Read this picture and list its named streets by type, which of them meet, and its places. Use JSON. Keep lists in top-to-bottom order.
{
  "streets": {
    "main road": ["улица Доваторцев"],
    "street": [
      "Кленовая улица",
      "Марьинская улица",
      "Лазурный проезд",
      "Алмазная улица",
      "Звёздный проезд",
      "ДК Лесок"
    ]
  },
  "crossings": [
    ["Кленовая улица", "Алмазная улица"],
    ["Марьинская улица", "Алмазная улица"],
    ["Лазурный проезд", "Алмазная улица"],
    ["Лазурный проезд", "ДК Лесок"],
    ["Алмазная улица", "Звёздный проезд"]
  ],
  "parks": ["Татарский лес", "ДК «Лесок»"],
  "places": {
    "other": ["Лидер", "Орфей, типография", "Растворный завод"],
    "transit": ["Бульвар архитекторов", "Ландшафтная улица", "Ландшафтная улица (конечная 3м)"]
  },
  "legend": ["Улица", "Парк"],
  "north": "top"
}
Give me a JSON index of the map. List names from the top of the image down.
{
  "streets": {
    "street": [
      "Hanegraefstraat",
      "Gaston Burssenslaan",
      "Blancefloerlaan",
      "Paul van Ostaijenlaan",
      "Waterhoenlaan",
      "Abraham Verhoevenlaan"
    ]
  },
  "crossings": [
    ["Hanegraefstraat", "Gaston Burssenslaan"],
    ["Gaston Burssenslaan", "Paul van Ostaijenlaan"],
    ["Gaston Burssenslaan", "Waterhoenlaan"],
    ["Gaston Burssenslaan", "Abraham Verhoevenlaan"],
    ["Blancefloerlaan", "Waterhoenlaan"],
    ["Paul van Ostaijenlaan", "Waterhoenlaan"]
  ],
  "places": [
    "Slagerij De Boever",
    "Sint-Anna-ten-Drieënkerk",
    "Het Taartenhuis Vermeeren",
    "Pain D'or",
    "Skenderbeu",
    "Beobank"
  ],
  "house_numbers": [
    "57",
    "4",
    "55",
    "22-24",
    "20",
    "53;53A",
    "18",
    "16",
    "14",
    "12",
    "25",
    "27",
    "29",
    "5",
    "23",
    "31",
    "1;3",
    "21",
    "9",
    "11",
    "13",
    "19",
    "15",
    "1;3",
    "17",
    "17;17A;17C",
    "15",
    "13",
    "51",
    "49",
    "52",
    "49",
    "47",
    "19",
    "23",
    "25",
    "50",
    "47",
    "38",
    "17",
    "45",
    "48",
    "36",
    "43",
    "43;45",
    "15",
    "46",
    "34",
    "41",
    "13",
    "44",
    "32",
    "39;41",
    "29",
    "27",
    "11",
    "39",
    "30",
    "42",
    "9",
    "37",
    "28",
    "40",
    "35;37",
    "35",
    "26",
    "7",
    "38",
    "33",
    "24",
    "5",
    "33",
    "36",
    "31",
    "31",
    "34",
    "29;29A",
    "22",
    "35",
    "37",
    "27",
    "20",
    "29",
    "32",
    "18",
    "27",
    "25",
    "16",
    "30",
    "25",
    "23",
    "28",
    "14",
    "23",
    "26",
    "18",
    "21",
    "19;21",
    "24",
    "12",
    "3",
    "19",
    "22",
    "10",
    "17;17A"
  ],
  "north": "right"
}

#####

Prompt:
Tally the lines in the material above that contain "Waterhoenlaan". Respond with the number and nothing else.

Exercise result:
4